In the spring of 1864 the gang rode into Santa Clara County to recruit new members. Although the county was known to have a large population of southern sympathizers, referred to at the time as “Copperheads,” they had little success. By October, 1864, with the Presidential election just around the corner and the Civil War coming to a close, the Mason Henry gang began to break up into smaller bands.
But, because they called themselves Confederate soldiers, they continued to have support from Copperheads. They publicly declared to kill every "Black Republican" they ran across. The term "Black Republican," was a term coined by Democrats in 1854 to describe the newly formed Republican Party and abolitionists.
The Mason Gang committed two murders on November 10, 1864, following President Lincoln’s reelection. They occurred after a party held at the Elkhorn Butterfield Stagecoach Station in West Sacramento, California. George Robinson, who ran the station, was a staunch Union supporter from Maine. He had been drinking heavily and while intoxicated began hurling indecent insults about southern women in general.
The Mason Henry Gang was camped nearby and when told about Robinson’s remarks, Mason became enraged. Several gang members mounted their horses and followed Mason to the station. They ran across Robinson heading home after doing some field work. With revolvers drawn, they surrounded him. Mason point blank asked if he had made any disparaging comments about the virtue of Southern women. Naturally, being in such a fix, he denied it.
Mason pointed his pistol at Robinson and forced him to kneel on the ground and swear he hadn’t. Robinson did as he was told and then got back on his feet. But, Mason was intent on killing him regardless of what he said, simply because he was a Union supporter and a Black Republican. Mason pulled the trigger, but his pistol misfired. As Robinson made a break for it the rest of the gang cut him down.

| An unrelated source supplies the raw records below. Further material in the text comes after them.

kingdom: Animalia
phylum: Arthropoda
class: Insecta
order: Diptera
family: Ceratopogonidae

Following the execution of Robinson the gang rode to another stage stop further up the road. There they murdered Joseph Hawthorne the station operator, also because he was a Union sympathizer. When newspapers got hold of the incidents they quickly labeled the Mason Henry Gang the "The Copperhead Murderers." A $500 reward was posted for their arrest.

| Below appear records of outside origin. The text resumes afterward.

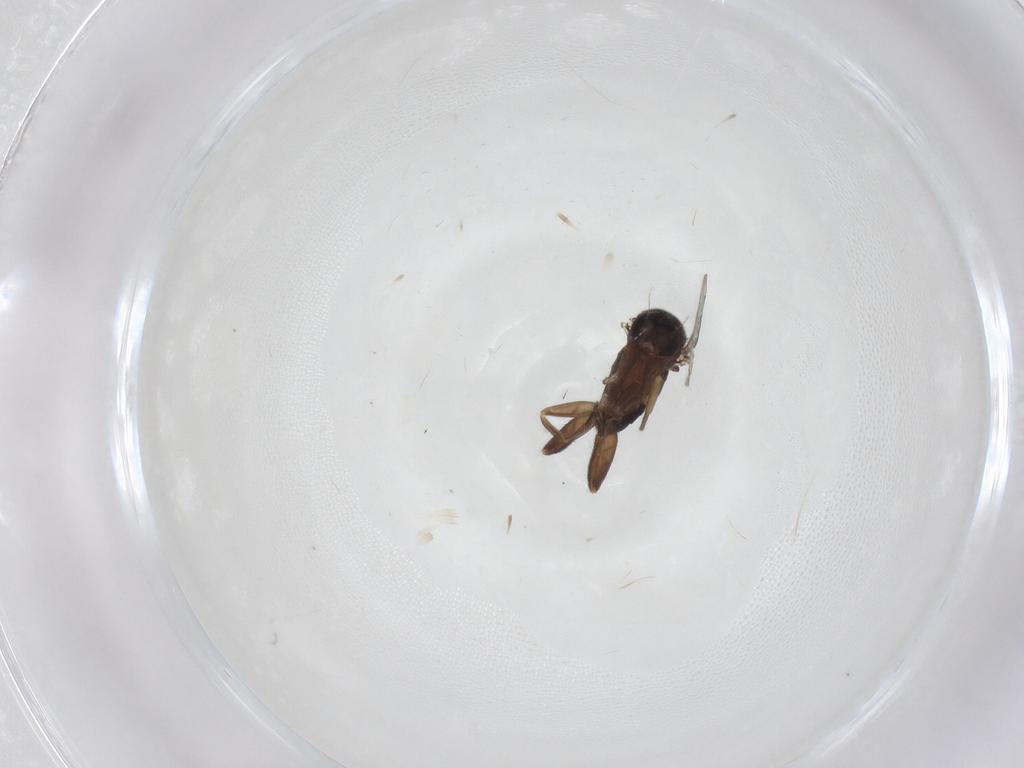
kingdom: Animalia
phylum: Arthropoda
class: Insecta
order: Diptera
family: Phoridae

The Gang went into hiding at a camp in the mountains. While lying low, the gang often rode into nearby Watsonville in the San Joaquin Valley where where locals supporting secessionists offered them shelter. Henry used the alias “Spotty” McCauley while Mason became known as John J. Monroe. While in the area the gang terrorized the surrounding counties for several months. They held up a stage on the road from Watsonville to Visalia, killing three men. They continued their mission of killing every Republican they met. Of course, they committed these crimes under the pretense of being Confederate guerrillas.

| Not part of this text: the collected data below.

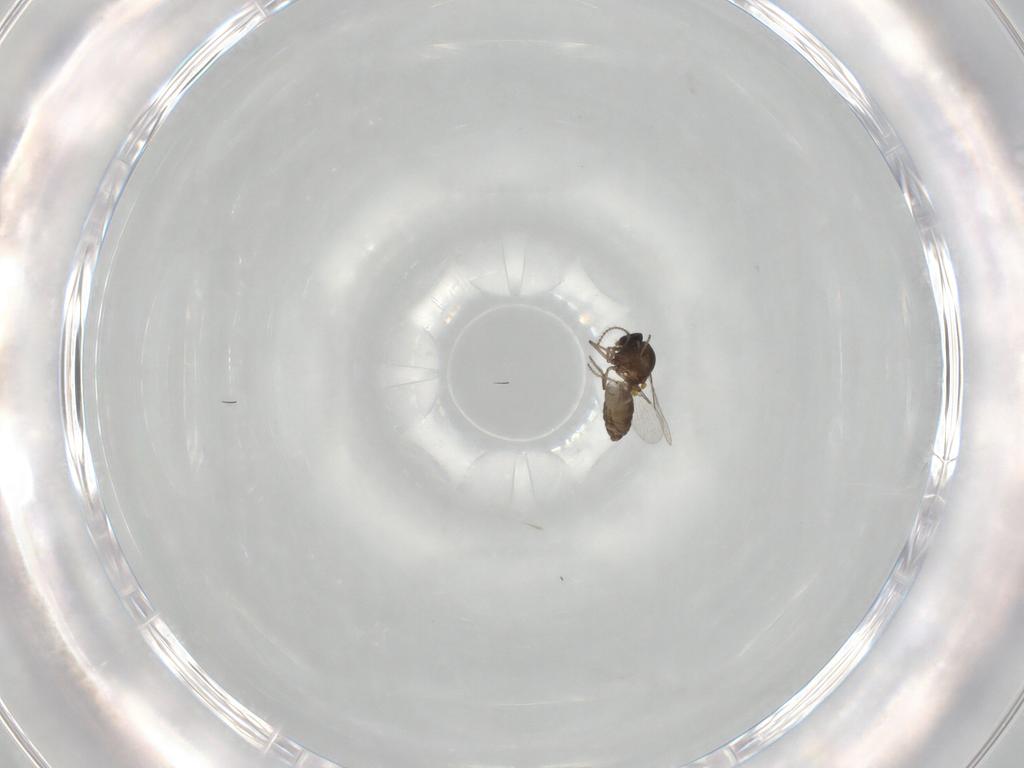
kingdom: Animalia
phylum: Arthropoda
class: Insecta
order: Diptera
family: Ceratopogonidae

Around April 1865 the gang began stepping up their attacks even though the Civil War was all but over except for the papers being officially signed on the dotted line.
The Gang attacked Firebaugh’s Ferry and when the Commander at Camp Low got word he dispatched a detachment after them. They ran across a lone Mason the next morning. When the bandit spotted them, he turned his mount and made a run for it. A rifle shot buried a bullet in Mason’s hip and he fell off his horse. When the soldiers closed in they found Mason’s horse, but no Mason. The detachment returned to Camp with nothing but a horse for their efforts.
When the Civil War officially ended, Mason’s gang no longer had a noble cause to hide behind and their true colors began to show. Now, it made no difference to the gang who they robbed or killed. It was reported the gang had taken to scalping innocent Mexicans and selling the scalps for money as well as stealing horses.
Authorities in Central California began pressuring law enforcement agencies to put an end to their atrocities. Mason’s gang was forced further south into Los Angeles County where they hid out in the mountains.
James Henry was killed in a shootout with a posse in the hills of San Jacinto after a drunken gang member spilled the beans to intrepid San Bernardino Sheriff, Ben Matthews, of the gang’s whereabouts.
Meanwhile, Mason still had a $500 bounty on his head. While hiding in the mountains near Fort Tejon he tried to recruit Ben Hayfield, a former Indian fighter of some note, into the gang. The man agreed, but only because he was aware of the reward on Mason and he saw an opportunity to collect it. Hayfield shot Mason through the neck one evening as he was preparing to bed down. He died instantly.